Cheap easy IPC is the major selling point of Erlang, and sadly I haven’t made any use of it at all so far! Furthermore, there is an ugly wart in the implementation: there’s no way to gracefully terminate it, short of terminating the entire Erlang process!

I see a happy solution.

gopher(Listen, Config) ->
    receive
        _ -> gen_tcp:close(Listen), exit(terminated)
    after 0 ->
        case gen_tcp:accept(Listen, 100) of
            {ok, Sock} ->
                Pid = spawn(fun() -> responder(Sock, Config) end),
                gen_tcp:controlling_process(Sock, Pid);

            _ -> ignored
        end
    end,

    gopher(Listen, Config).

The receive/after/end block is half of how Erlang does IPC. A receive is much like a case, it specifies a bunch of patterns (optionally with boolean guards attached), and executes the first matching pattern. The major difference is that receive blocks until a message is received. The after specifies a timeout, after which some code can be executed. However, if there are messages waiting to be processed, the timeout will not fire until all matching messages have been handled!

The effect of this is to make the main loop behave like so: if there is a message waiting, immediately close the socket and terminate. Otherwise, block until either a connection is received or a 100ms timer (that’s the second parameter to gen_tcp:accept) passes. If a connection is received, fork off a thread to deal with it. Loop.

The second half of how Erlang does IPC is sending messages:

stop(Pid) -> Pid ! stop.

Actually, as gopher don’t check what the message contains, we could send anything, but I thought stop was clearest.

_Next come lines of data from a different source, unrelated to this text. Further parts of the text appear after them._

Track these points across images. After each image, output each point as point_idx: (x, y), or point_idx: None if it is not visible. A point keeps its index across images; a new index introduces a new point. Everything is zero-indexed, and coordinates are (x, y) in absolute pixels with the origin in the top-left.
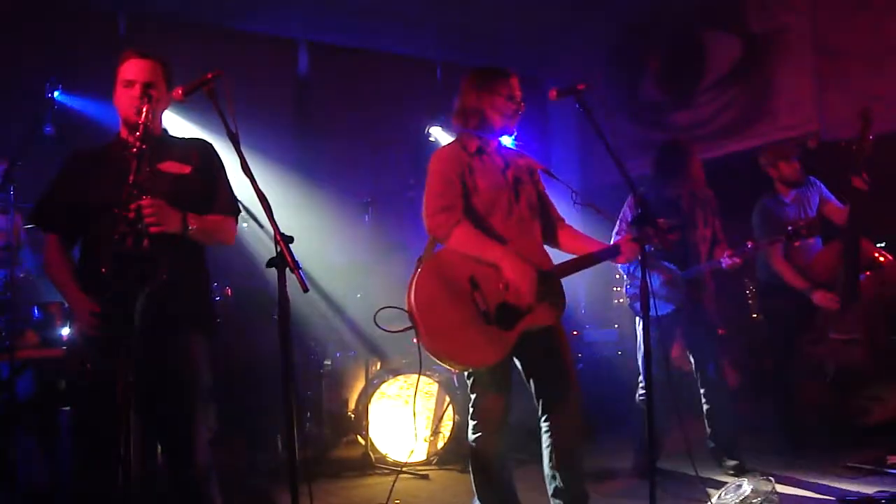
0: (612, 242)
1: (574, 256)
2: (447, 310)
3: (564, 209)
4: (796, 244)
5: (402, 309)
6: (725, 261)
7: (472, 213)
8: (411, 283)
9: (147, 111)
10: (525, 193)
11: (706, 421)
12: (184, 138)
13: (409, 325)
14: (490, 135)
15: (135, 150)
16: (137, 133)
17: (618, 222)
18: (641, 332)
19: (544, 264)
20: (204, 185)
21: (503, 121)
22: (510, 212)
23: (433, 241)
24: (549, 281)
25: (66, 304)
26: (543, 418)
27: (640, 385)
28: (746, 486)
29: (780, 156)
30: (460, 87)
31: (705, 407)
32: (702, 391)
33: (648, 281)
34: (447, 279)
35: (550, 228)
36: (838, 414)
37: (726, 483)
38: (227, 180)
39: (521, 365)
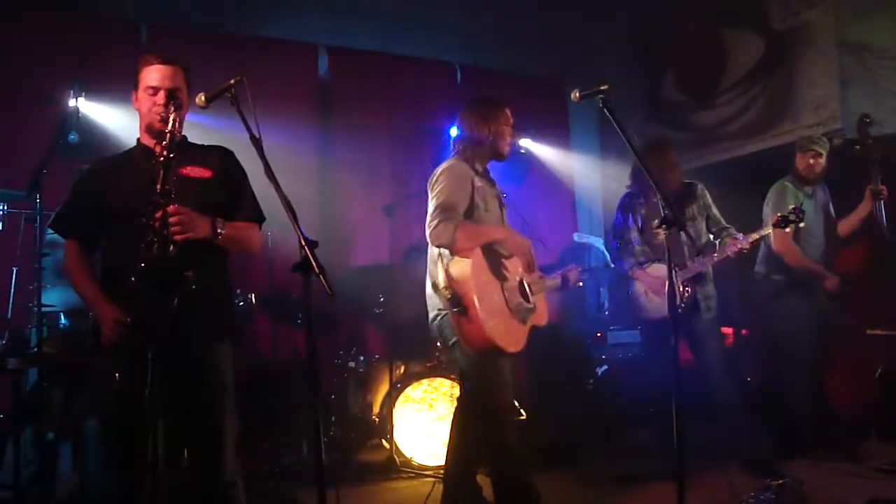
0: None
1: None
2: (494, 294)
3: None
4: (786, 230)
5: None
6: (731, 248)
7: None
8: (458, 264)
9: (174, 120)
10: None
11: (723, 423)
12: (204, 145)
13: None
14: (490, 163)
15: (161, 158)
16: (164, 142)
17: (613, 228)
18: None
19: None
20: (226, 190)
21: (506, 149)
22: None
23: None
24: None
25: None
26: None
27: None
28: (775, 489)
29: (799, 146)
30: (466, 118)
31: (718, 408)
32: (711, 392)
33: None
34: (488, 268)
35: None
36: (887, 411)
37: (755, 485)
38: (250, 187)
39: None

Not quite at the level of “thousands of frequently-communicating processes all happening in parallel distributed across multiple machines” that Erlang is touted for, but it’s my first go.

Retrospective

I quite liked the little of Erlang I had to use to implement this, and the weird syntax is now seeming a little less alien. I’m also now of the opinion that a Gopher server is a good project to get your feet wet with a new language: it’s a small and simple protocol, yet implementing a server requires:

  • File(system) access
  • IPC
  • Sockets
  • String/list processing
  • Threading

Definitely better than a “Hello, world!”